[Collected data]
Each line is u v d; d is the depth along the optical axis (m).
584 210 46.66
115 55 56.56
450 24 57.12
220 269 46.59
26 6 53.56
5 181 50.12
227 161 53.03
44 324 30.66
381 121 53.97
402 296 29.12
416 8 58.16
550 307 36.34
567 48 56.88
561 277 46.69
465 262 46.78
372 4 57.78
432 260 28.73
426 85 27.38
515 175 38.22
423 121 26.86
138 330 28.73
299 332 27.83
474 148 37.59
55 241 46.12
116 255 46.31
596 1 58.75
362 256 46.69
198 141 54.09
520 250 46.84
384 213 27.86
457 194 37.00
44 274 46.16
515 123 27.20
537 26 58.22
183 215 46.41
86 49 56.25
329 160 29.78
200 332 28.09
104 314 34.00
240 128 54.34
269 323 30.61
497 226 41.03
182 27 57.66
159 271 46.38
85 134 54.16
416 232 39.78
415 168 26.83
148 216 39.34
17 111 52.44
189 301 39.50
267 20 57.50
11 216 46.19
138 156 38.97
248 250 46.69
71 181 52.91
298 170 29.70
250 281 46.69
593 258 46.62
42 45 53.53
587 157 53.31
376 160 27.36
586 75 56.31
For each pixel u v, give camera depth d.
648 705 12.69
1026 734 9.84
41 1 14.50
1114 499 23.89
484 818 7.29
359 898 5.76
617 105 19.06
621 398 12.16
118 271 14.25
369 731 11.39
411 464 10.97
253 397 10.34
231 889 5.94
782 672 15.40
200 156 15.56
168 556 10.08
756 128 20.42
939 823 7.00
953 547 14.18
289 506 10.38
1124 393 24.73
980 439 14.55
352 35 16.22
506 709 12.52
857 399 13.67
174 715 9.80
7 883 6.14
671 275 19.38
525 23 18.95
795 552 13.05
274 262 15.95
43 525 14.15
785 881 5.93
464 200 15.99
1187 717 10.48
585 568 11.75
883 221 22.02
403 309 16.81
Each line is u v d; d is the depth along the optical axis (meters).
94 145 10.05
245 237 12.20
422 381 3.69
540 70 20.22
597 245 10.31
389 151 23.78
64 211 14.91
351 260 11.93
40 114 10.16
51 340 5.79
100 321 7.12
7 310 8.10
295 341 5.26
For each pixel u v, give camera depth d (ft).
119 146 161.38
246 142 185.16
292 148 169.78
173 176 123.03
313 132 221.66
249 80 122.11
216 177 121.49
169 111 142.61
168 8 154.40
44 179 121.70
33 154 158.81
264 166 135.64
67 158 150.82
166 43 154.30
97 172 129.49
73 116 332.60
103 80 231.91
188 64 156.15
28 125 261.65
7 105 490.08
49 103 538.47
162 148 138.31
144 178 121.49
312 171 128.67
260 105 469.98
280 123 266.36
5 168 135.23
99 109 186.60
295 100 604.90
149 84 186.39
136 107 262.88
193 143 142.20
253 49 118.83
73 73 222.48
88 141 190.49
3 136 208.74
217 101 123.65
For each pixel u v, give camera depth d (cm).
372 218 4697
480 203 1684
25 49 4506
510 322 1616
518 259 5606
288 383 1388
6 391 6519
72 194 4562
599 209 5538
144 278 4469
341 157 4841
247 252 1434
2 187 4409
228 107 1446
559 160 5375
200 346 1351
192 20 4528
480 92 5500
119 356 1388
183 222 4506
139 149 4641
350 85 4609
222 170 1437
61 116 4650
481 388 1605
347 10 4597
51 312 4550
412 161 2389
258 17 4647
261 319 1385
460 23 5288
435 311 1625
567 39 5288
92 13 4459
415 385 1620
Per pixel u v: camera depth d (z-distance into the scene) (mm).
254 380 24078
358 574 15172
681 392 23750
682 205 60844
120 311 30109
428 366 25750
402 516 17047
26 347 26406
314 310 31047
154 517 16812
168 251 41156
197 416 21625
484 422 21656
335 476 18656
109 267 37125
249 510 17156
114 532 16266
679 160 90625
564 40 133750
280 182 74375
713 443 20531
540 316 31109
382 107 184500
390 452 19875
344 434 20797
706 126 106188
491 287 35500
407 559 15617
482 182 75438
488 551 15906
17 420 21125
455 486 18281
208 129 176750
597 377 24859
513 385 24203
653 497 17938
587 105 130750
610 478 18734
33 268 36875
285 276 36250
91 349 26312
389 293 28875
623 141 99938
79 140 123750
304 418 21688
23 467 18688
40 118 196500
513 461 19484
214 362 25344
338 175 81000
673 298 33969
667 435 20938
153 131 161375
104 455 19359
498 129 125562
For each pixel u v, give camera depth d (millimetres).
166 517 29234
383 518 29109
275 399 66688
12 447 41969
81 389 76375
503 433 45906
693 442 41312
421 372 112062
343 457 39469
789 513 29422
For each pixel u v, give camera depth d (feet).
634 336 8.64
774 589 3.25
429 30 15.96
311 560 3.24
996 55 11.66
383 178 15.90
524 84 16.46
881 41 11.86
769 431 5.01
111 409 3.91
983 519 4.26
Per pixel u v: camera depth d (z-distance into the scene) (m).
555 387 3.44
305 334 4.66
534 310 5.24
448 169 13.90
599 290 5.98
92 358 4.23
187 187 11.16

▸ Assignment
From the data above, reproduce word for word the lines running from the line with "97 172 129.49" to the line with "192 20 4528", ends included.

▸ Exercise result
97 172 129.49
73 116 332.60
103 80 231.91
188 64 156.15
28 125 261.65
7 105 490.08
49 103 538.47
162 148 138.31
144 178 121.49
312 171 128.67
260 105 469.98
280 123 266.36
5 168 135.23
99 109 186.60
295 100 604.90
149 84 186.39
136 107 262.88
193 143 142.20
253 49 118.83
73 73 222.48
88 141 190.49
3 136 208.74
217 101 123.65
For each pixel u v, give camera depth d (cm).
372 218 4697
480 203 1684
25 49 4506
510 322 1616
518 259 5606
288 383 1388
6 391 6519
72 194 4562
599 209 5538
144 278 4469
341 157 4841
247 252 1434
2 187 4409
228 107 1446
559 160 5375
200 346 1351
192 20 4528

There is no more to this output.